Basically, Lumosity could be defined as a selection of games to enhance different abilities of the mind. Which ones exactly? Well, memory, attention, observation or the speed to solve problems. In fact, the game has the particularity of adapting to those exercises that each user values the most. It is often said that the brain is like a muscle, even though it is an organ, and how it can be trained. Lumosity endorses that idea, and raises it offering games that, how could it be otherwise, tend to be entertaining.
If memory is remembered, never better said in the case at hand, this is not the first similar idea that has arisen. A few years ago, the Japanese company Nintendo itself developed the Brain Training game for its popular Nintendo DS portable, which consisted of practically the same thing. The launch was a resounding success, and even brought the game console closer to users who had rarely or never played a video game. For these reasons, it is not surprising that Lumosity has become a triumph for its developers.
Lumosity, or how to exercise the brain
When one goes to train at a gym, the first thing that is usually done is for a monitor to decide the best personalized training. No body is the same as another, and each one requires particular types of exercises. Well, with the brain it seems that something similar happens. As much as memory is usually measured (there are tests and tests to do it), it is difficult to determine the abilities of each person. The ability of someone to solve problems, for example, is not the same as memory, ingenuity, etc..

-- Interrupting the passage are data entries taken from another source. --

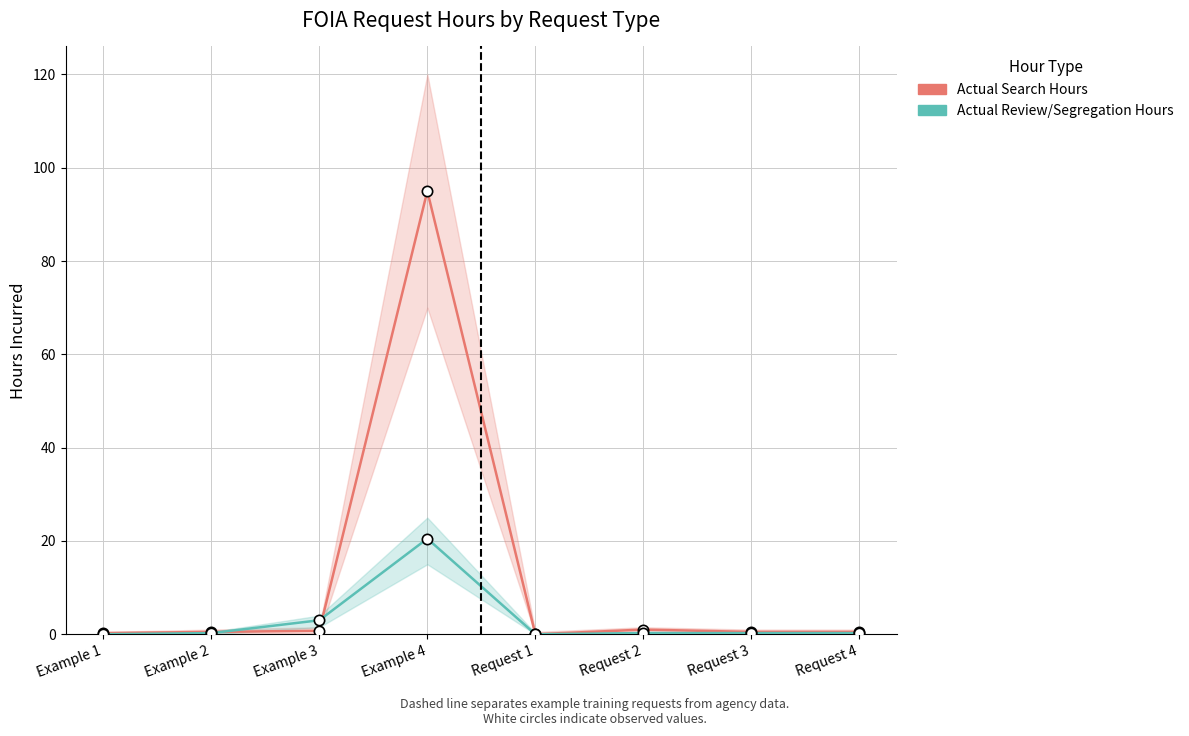

What are all the series names shown in the legend?

Actual Search Hours, Actual Review/Segregation Hours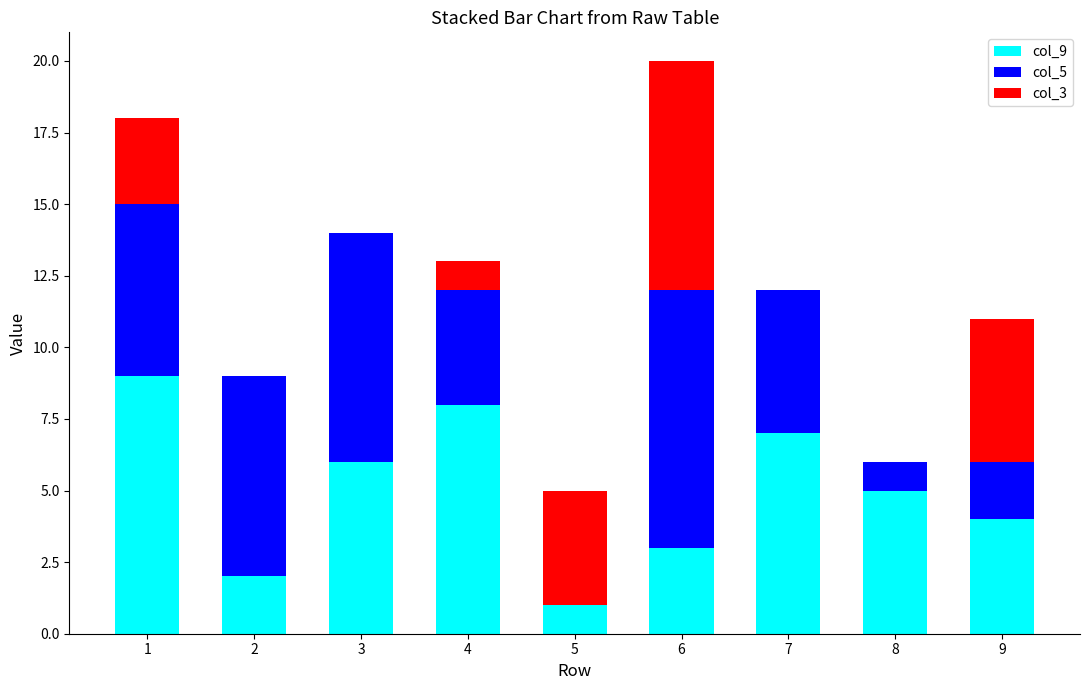

The value of col_9 at 6 is 1. True or false?

False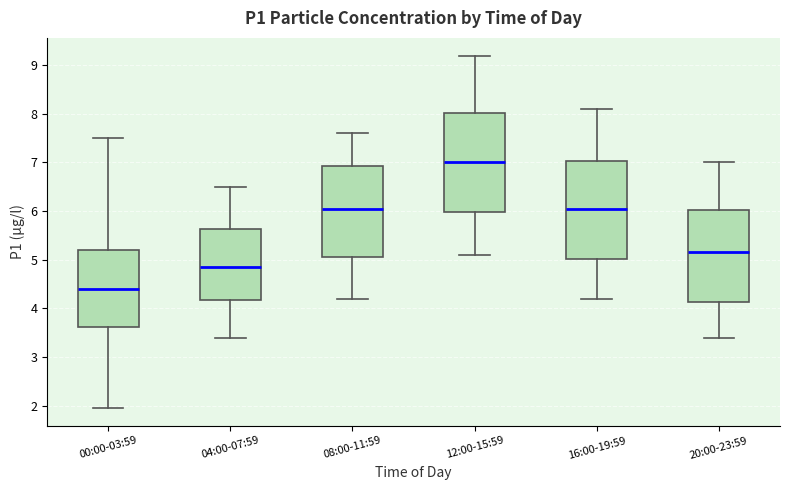

Reading left to right, transcribe this box plot: for each box, give where its median line is, the range the box spans, and where its two whiskers end, as read against the y-axis. The values are not printed on the chart, so give them approximately, as read against the axis.

00:00-03:59: median 4.4, box 3.6 to 5.2, whiskers 2.0 to 7.5
04:00-07:59: median 4.9, box 4.2 to 5.6, whiskers 3.4 to 6.5
08:00-11:59: median 6.1, box 5.1 to 6.9, whiskers 4.2 to 7.6
12:00-15:59: median 7.0, box 6.0 to 8.0, whiskers 5.1 to 9.2
16:00-19:59: median 6.1, box 5.0 to 7.0, whiskers 4.2 to 8.1
20:00-23:59: median 5.2, box 4.1 to 6.0, whiskers 3.4 to 7.0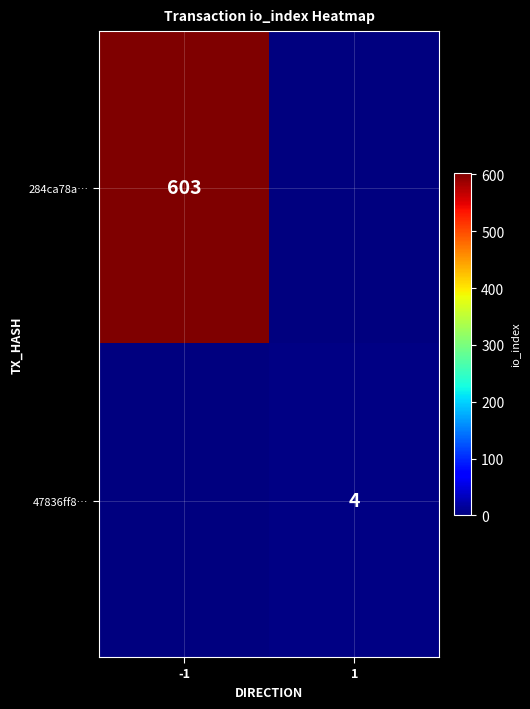

How many categories are shown in the chart?

2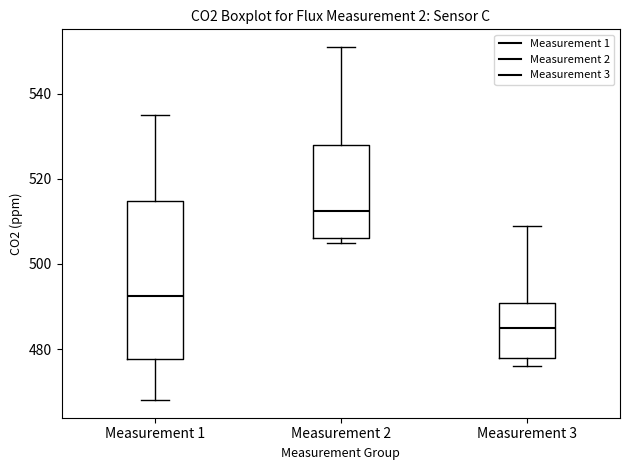

Reading left to right, transcribe this box plot: for each box, give where its median line is, the range the box spans, and where its two whiskers end, as read against the y-axis. The values are not printed on the chart, so give them approximately, as read against the axis.

Measurement 1: median 492, box 478 to 514, whiskers 468 to 536
Measurement 2: median 512, box 506 to 528, whiskers 506 (just below the box's lower edge) to 552
Measurement 3: median 486, box 478 to 490, whiskers 476 to 510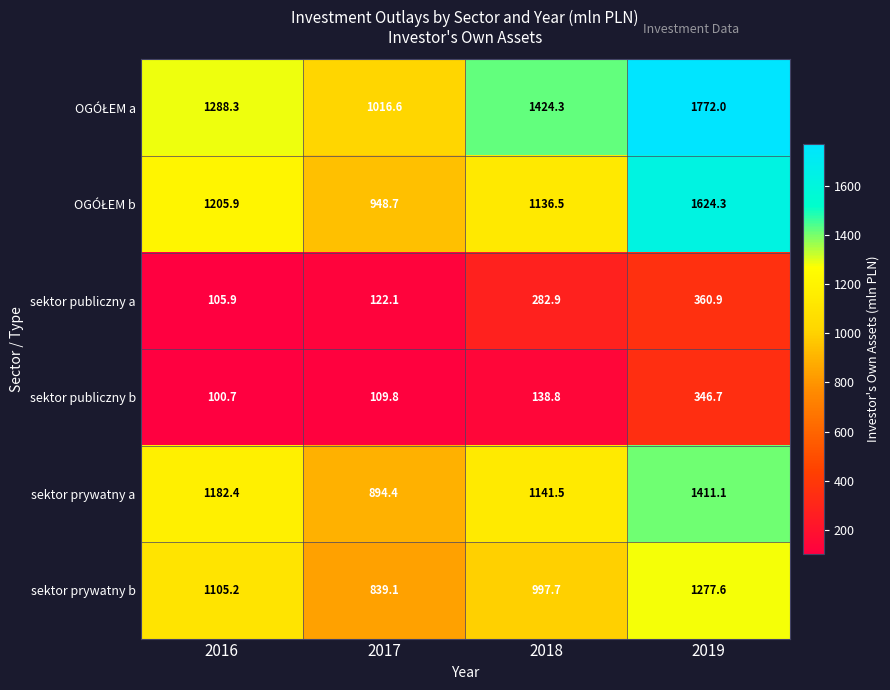

Which category has the highest value across all series?

2019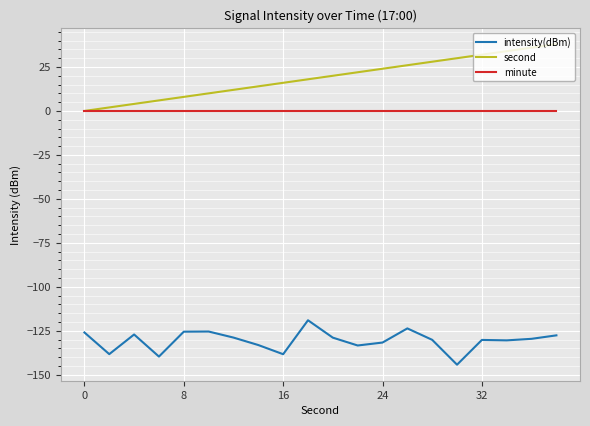

True or false: minute and intensity(dBm) cross at least once.

False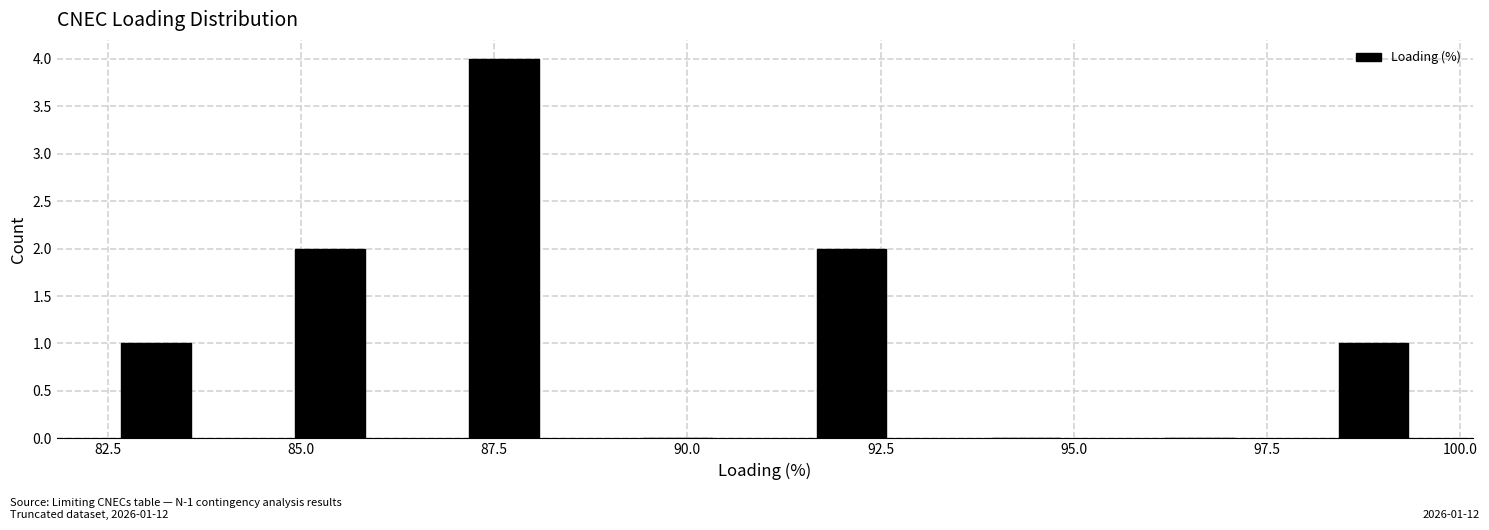

Which range on the x-axis has the tallest bar?

86.50 to 88.75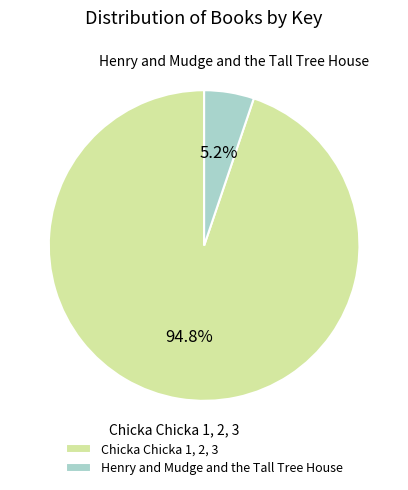

True or false: Henry and Mudge and the Tall Tree House accounts for 5% of the total.

True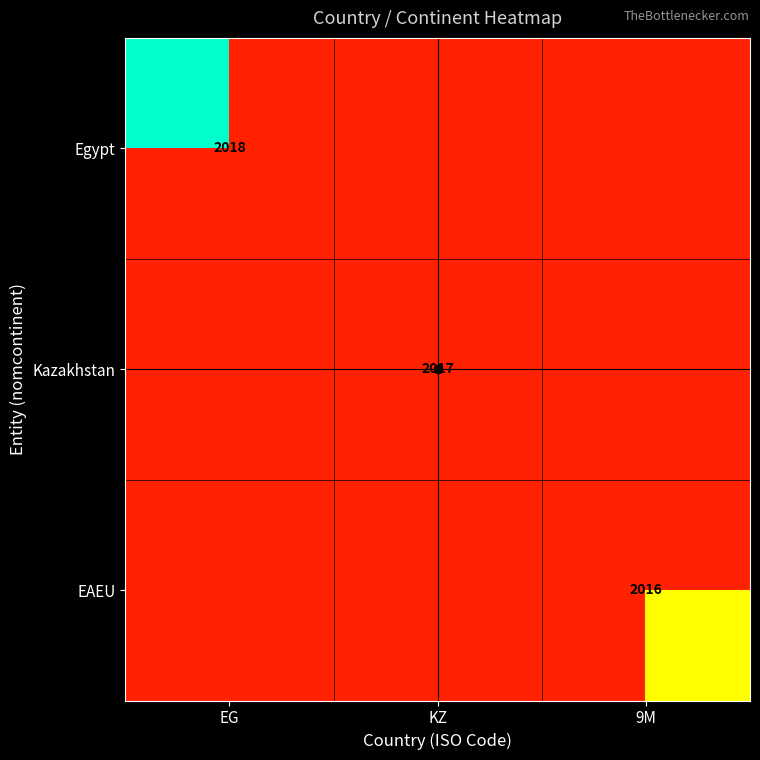

At which label does EAEU reach its minimum?

EG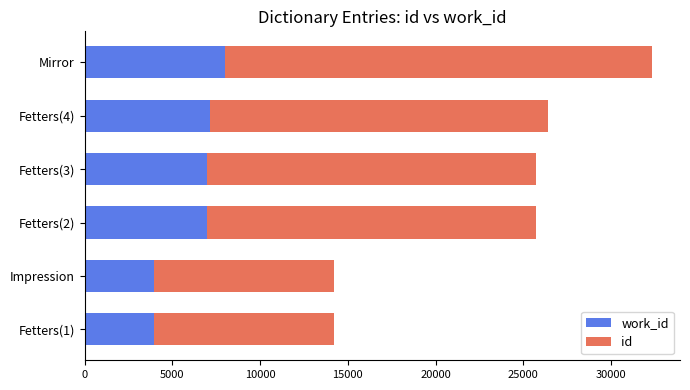

What is the total value across all series at Fetters(2)?

25712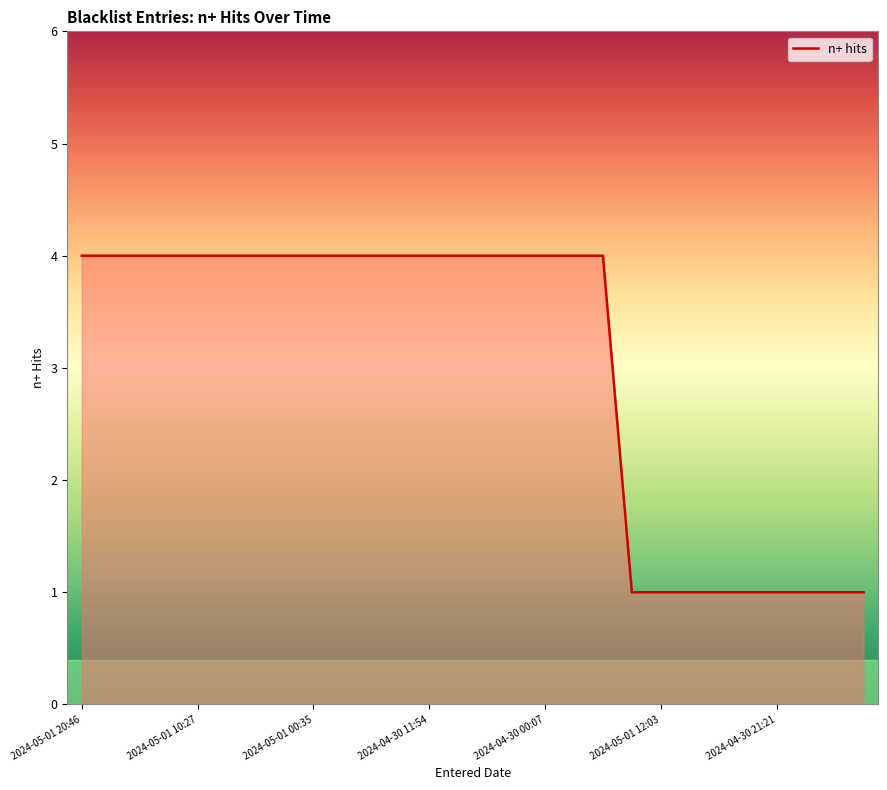

What is the difference between the maximum and minimum values?

3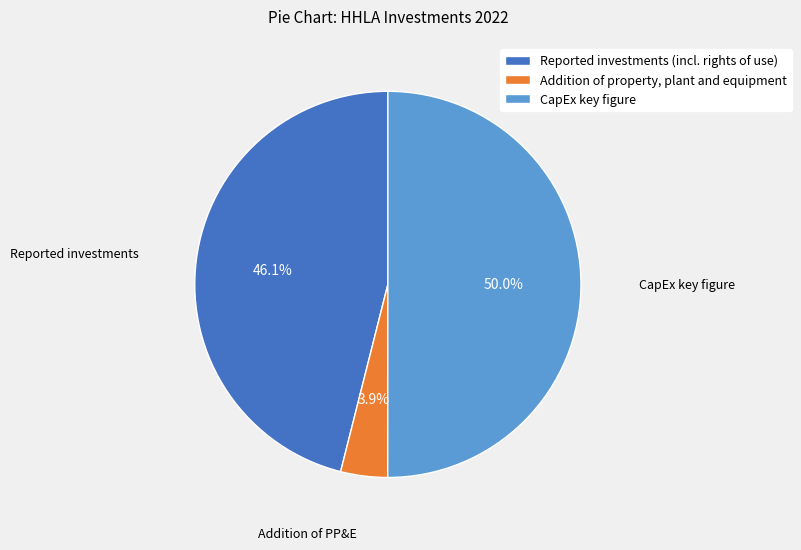

Which slice is the smallest?

Addition of property, plant and equipment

The developers of Lumosity certainly presume to be very aware of this, and therefore they do the same as many gyms, only thinking in the mind: adapt their exercises to the qualities of each individual. Its programs are intended to know the strong and weak points of each user's brain, and thus be able to know where to make the effort, so to speak.
Exercising the brain with Lumosity, does it really work?
Some people may be skeptical when judging the results of tools like Lumosity, assuming that no matter how much you practice your games, your brain will stay the same, for better or worse. Or that even reading a good novel can be more useful in certain cases. But those responsible for the application also have a clear answer to that: the results of their scientific studies.
The authors of Lumosity claim to have followed up on users who have used their application, and that they have achieved better results after it. Even so, they are cautious, and they assure that they still have work to do when it comes to measuring the benefits of their proposal and the impact that it can have, if it has it, in the minds of users. They also admit that they must solve one of their main problems: people's lack of perseverance. All in all, the exercises are fun, or entertaining at worst, and they certainly aren't going to hurt anyone. Independent scientists, for their part, also They are extremely prudent when evaluating initiatives such as Lumosity, and tend to emphasize that it is about games in the first place, designed to entertain, and as such must be valued. Virtually no one gets wet about potential cognitive enhancements.
Peak: Brain Games
Be that as it may, and with better or worse proven results, the truth is that Lumosity-type games have a significant pull among the public, which on a pragmatic level is what it is about. Proof of this, as we mentioned at the beginning of the article, are the many similar proposals that have come to light in recent years. One of the most successful has been Peak: Brain Games. The idea is similar, and so is the execution.
These are a large number of brain teasers, which are supposed to help improve the brain, or at least exercise it. And they have goals, so that the players themselves can have fun seeing if they improve in solving the tests. It must be recognized that this is a fairly complete and varied proposal, which even aims to improve vocabulary with games similar to word search.
Elevate: Brain Games
Something very, very similar is also offered by Elevate, another application with mind games to, a priori, improve cognitive functions. That is, memory, vocabulary, mental agility and even, in this case, diction. Because in the end, it seems to be, the important thing about training these kinds of qualities is to also give a better image or be more determined when it comes to relating to others. Or that is what at least those responsible for Elevate seem to think.
If you are interested in these types of games, it also has a personalized plan that adapts to each profile.